I Choose to Stay

Salome Thomas-EL grew up in the inner city of Philadelphia to become a teacher and principal with an unwavering commitment to the mentoring and education of inner-city youth.

By Jennifer Chase Esposito
October 2008

Success through Chess

Thomas-EL ’s teaching days were also spent in special needs classrooms, the discipline in which he earned his master’s degree. “I really made that my mission—to help move kids out of special needs,” he says, quickly adding, “Smart’s not something you are, it’s something you can become.”

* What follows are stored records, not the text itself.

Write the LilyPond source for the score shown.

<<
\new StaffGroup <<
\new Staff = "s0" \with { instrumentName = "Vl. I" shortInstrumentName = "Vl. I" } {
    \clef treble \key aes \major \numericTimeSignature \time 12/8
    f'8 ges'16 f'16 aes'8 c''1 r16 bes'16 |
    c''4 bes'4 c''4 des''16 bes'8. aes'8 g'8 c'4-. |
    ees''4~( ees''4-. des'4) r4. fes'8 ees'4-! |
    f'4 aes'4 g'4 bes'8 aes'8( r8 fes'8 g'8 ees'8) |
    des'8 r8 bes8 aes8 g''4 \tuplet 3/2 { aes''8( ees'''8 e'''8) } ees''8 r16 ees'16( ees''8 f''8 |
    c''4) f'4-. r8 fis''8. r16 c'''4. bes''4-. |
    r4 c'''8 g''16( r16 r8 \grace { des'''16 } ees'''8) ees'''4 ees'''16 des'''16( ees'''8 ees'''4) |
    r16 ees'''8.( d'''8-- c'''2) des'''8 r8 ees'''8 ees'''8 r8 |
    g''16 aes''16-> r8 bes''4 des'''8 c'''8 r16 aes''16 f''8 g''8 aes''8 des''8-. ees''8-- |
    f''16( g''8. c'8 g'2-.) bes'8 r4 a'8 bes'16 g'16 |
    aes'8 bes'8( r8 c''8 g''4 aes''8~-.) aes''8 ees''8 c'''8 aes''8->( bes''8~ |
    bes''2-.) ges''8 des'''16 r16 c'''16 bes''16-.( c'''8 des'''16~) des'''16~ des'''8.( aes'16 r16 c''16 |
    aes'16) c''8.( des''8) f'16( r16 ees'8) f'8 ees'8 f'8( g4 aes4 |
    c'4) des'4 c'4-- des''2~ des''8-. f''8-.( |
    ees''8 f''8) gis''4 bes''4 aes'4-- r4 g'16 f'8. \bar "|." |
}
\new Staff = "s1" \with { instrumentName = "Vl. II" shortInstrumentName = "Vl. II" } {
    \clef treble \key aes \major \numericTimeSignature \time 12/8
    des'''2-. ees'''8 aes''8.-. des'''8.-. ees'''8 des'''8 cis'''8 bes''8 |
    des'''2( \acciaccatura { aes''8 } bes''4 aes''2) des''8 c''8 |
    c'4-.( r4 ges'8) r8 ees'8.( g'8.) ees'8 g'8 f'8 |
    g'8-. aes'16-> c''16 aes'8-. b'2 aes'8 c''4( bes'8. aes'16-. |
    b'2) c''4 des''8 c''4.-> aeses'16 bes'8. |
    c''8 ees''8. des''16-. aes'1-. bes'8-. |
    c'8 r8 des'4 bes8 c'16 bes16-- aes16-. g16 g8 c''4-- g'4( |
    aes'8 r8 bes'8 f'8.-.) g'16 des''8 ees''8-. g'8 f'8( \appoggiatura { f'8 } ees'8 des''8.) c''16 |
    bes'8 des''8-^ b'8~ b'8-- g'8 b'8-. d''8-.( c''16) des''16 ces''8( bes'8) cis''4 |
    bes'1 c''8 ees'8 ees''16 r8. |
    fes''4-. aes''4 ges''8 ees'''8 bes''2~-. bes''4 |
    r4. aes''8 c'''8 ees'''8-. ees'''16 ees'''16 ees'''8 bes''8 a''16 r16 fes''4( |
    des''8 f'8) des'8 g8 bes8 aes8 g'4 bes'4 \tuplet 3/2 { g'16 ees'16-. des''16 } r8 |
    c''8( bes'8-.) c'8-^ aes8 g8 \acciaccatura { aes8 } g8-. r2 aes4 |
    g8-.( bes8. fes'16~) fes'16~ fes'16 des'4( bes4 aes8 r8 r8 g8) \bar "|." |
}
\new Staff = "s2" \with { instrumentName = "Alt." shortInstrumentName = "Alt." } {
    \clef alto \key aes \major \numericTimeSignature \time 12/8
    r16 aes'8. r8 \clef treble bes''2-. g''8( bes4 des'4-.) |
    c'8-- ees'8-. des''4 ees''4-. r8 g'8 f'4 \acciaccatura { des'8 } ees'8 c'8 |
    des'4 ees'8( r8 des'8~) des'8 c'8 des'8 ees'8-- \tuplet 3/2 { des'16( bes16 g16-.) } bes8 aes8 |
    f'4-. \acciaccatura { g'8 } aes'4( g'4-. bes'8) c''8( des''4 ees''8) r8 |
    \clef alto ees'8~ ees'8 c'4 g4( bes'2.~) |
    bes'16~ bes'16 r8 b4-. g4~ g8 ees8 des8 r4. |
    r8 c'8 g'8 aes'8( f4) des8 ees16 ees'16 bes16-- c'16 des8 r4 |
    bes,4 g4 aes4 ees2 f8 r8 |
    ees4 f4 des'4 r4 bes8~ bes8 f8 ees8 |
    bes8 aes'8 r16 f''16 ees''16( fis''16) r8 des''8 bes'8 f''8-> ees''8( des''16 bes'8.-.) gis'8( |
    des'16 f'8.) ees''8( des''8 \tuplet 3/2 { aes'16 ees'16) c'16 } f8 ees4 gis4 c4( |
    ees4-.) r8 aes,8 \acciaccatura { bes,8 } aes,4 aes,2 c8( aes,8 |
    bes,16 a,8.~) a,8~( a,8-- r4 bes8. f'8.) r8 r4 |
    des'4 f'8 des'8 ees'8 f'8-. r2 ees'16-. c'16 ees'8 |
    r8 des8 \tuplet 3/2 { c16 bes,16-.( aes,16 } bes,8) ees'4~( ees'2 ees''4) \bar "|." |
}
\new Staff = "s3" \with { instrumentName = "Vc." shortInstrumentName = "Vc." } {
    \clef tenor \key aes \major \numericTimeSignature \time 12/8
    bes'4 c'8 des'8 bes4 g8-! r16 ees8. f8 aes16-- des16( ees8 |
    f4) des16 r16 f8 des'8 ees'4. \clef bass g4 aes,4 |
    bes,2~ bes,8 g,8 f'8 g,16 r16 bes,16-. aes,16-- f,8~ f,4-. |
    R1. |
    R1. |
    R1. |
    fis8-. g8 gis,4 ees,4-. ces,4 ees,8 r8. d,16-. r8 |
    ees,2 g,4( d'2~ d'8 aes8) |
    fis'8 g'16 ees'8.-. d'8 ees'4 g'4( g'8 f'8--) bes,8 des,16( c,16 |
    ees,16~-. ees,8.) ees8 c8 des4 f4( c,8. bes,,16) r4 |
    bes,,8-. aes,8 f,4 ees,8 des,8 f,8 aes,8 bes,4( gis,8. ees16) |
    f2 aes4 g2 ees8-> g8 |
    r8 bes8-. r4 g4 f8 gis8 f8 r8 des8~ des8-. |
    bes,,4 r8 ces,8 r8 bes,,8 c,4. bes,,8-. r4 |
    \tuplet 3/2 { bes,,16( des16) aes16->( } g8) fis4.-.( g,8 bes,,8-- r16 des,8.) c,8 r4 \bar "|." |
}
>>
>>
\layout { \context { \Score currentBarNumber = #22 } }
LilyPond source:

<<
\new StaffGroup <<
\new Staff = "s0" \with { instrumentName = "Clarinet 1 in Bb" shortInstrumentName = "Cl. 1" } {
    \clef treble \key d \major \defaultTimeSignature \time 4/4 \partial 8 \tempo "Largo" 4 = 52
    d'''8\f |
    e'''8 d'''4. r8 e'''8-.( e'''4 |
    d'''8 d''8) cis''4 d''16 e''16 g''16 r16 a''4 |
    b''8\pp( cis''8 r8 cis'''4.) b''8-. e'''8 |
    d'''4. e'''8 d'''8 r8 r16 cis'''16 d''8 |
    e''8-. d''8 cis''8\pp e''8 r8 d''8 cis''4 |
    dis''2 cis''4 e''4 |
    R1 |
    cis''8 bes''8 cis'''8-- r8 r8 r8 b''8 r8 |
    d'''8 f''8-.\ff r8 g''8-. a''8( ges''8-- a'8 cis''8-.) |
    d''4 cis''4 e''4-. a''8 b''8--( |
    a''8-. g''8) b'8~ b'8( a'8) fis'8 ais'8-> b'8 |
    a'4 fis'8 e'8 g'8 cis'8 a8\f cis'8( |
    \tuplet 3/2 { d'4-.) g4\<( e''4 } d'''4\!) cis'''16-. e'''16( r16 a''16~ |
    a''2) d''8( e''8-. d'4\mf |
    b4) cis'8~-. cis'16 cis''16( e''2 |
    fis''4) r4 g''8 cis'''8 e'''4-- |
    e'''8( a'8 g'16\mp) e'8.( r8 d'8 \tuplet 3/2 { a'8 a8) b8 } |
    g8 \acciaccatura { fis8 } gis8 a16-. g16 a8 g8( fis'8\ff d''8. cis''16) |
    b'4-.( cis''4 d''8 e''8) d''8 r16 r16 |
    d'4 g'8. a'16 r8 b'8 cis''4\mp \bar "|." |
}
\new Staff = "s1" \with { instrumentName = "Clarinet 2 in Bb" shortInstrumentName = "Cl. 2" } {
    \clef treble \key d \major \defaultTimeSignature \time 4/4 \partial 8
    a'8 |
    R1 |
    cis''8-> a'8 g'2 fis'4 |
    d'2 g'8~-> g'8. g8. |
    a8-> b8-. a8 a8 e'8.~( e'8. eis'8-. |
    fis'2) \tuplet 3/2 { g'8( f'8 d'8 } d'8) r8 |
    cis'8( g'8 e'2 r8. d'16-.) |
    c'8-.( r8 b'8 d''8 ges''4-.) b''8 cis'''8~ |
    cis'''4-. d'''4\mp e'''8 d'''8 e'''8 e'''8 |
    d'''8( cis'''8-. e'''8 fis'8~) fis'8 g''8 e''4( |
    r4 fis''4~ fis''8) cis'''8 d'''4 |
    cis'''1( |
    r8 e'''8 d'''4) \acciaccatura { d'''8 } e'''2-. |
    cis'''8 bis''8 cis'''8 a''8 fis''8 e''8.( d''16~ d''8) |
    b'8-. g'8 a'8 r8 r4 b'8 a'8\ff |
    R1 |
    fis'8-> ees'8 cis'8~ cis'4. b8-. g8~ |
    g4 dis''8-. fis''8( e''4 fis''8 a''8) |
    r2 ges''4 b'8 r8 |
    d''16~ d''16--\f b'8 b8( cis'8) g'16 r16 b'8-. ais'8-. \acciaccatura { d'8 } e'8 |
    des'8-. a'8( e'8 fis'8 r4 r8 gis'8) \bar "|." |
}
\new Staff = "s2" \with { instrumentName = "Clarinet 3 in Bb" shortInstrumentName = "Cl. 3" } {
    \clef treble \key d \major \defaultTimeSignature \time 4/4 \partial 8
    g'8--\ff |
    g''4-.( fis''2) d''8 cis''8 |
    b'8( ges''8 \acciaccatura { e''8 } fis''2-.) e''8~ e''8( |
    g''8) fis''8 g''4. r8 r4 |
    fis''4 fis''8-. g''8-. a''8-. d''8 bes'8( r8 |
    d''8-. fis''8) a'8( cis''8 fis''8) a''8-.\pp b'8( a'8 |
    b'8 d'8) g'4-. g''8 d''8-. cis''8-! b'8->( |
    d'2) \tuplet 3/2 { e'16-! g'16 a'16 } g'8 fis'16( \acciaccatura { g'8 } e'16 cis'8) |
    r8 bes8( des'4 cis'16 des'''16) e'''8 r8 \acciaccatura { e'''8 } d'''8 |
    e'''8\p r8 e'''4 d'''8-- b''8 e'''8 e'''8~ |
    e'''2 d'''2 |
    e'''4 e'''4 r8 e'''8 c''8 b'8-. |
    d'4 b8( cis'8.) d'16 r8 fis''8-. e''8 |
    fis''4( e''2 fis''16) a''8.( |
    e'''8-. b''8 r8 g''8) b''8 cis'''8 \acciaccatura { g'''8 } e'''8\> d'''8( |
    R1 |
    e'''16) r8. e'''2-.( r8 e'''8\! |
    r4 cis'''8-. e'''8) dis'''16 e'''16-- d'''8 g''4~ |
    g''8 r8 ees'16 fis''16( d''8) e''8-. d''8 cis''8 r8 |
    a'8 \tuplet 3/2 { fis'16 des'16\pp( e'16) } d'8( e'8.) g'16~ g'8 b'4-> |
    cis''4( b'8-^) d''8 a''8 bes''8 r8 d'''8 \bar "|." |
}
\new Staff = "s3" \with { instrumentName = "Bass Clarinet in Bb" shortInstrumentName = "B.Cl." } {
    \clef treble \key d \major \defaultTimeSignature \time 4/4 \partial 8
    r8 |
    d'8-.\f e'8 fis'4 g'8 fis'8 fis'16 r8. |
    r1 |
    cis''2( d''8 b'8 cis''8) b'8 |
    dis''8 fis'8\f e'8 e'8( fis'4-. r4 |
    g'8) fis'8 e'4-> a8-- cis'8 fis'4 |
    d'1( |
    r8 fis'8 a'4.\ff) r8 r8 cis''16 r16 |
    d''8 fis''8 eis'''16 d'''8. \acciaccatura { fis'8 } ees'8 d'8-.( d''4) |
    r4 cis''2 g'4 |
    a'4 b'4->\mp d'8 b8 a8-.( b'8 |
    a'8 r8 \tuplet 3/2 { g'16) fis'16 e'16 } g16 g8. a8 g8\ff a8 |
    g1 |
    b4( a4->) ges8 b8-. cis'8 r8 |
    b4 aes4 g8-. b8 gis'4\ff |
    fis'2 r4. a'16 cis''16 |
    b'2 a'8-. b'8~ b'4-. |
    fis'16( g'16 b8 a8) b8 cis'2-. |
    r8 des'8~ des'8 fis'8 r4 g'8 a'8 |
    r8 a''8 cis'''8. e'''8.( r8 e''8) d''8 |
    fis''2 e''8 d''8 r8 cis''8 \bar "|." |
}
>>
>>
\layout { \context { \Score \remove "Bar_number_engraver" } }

So began what has become his claim to fame: world recognition as the coach of eight National Chess Champions. “Chess for me was a way to teach students,” he says. “I started teaching special ed through chess.” Vaux had a chess team in the ’70s and ’80s, when chess-playing kids had Bobby Fischer aspirations. But Thomas-EL knew that revamping the program would have greater ramifications for his inner-city students. “There’s a large achievement gap but an even larger exposure gap,” he says. “Two-thirds of the trips inner-city Philadelphia students have taken are within a two- to three-mile radius of here.”

Thomas-EL would take them to national championships in faraway places— and win—year after year. Today he sits on the board of America’s Foundation for Chess (AFC), a group that works with superintendents and boards across the country to implement chess programs in their own districts.Thanks to Thomas- EL’s passion and a voracious weekend and summertime speaking schedule that takes him to schools across the country, AFC hopes to make programs available to every second- and third-grade student in the United States.

“We’re not teaching our students to become chess champions, but to get them to use their brain matter,” he says. Thomas-EL considers his chess programs to be among his crowning achievements as an educator.